### Exercise
Update the rows below by replacing "city" with "municipality" and changing nothing else. Begin at the line that has "country: TH", stop after the one that has "latitude: 47.9309", and leave the pictures out.

Stored items
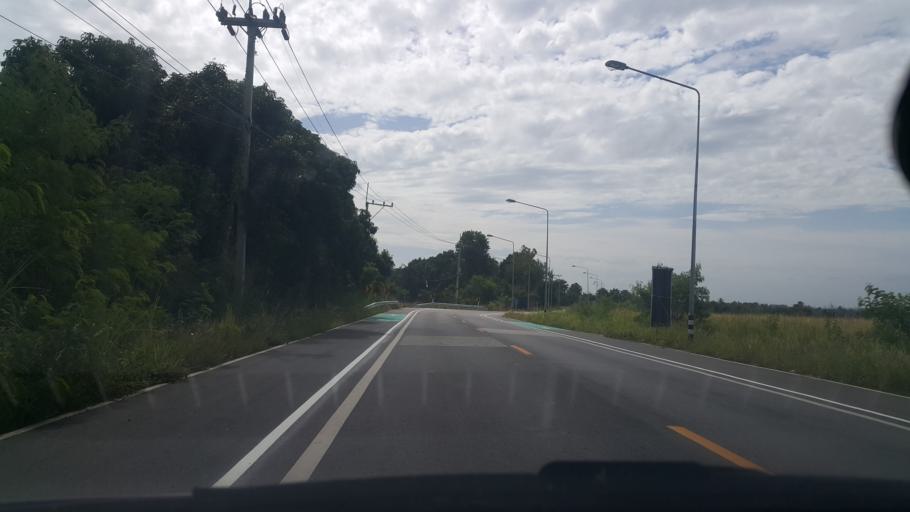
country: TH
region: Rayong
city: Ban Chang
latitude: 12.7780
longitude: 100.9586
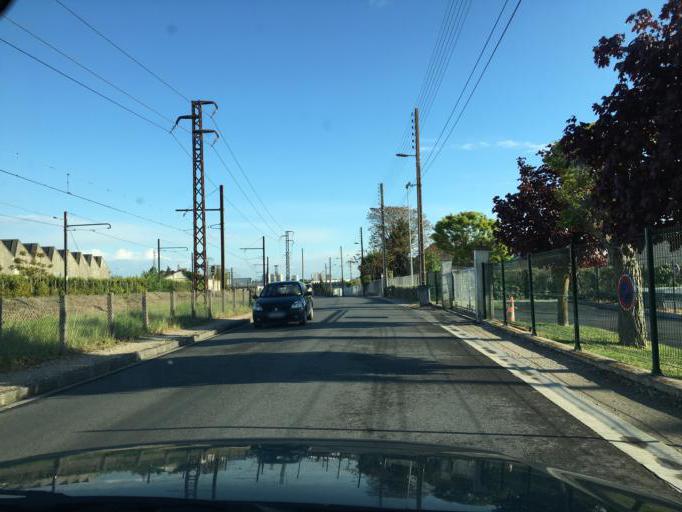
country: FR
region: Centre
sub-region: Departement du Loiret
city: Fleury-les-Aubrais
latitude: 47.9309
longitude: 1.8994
...
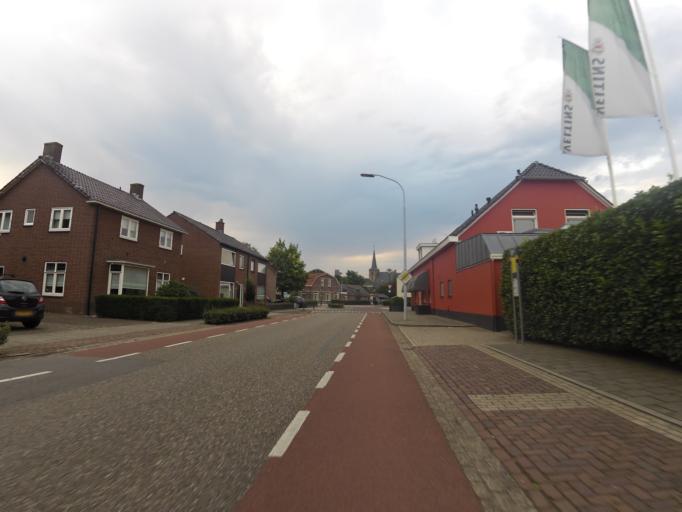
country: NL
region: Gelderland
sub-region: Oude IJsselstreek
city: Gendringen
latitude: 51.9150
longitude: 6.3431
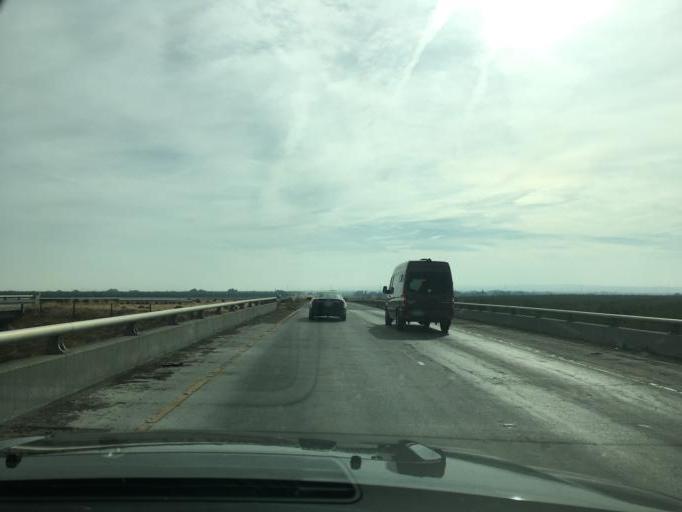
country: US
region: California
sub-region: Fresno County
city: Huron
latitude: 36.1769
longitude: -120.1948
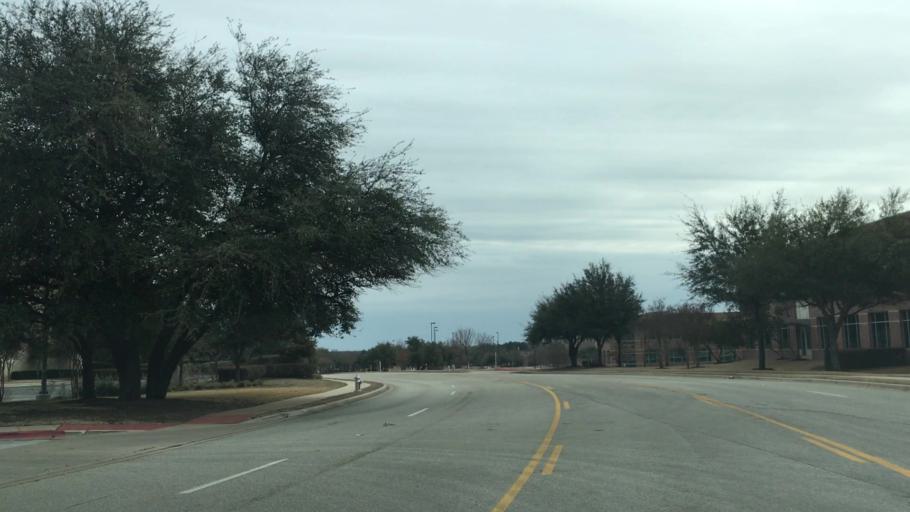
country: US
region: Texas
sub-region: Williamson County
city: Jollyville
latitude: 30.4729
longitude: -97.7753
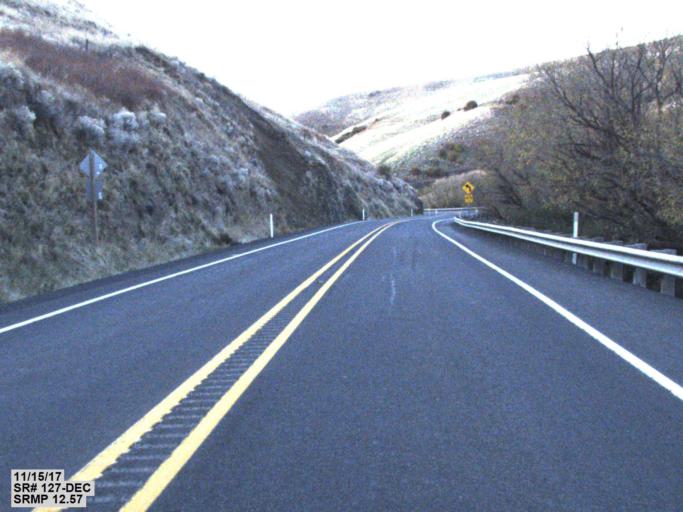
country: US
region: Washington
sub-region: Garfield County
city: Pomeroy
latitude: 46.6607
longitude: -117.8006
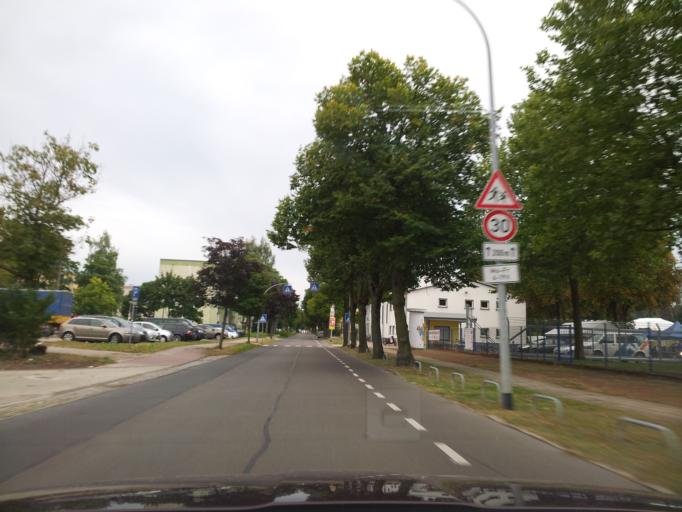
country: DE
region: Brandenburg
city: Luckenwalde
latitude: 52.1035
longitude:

### Finished answer
country: TH
region: Rayong
municipality: Ban Chang
latitude: 12.7780
longitude: 100.9586
country: FR
region: Centre
sub-region: Departement du Loiret
municipality: Fleury-les-Aubrais
latitude: 47.9309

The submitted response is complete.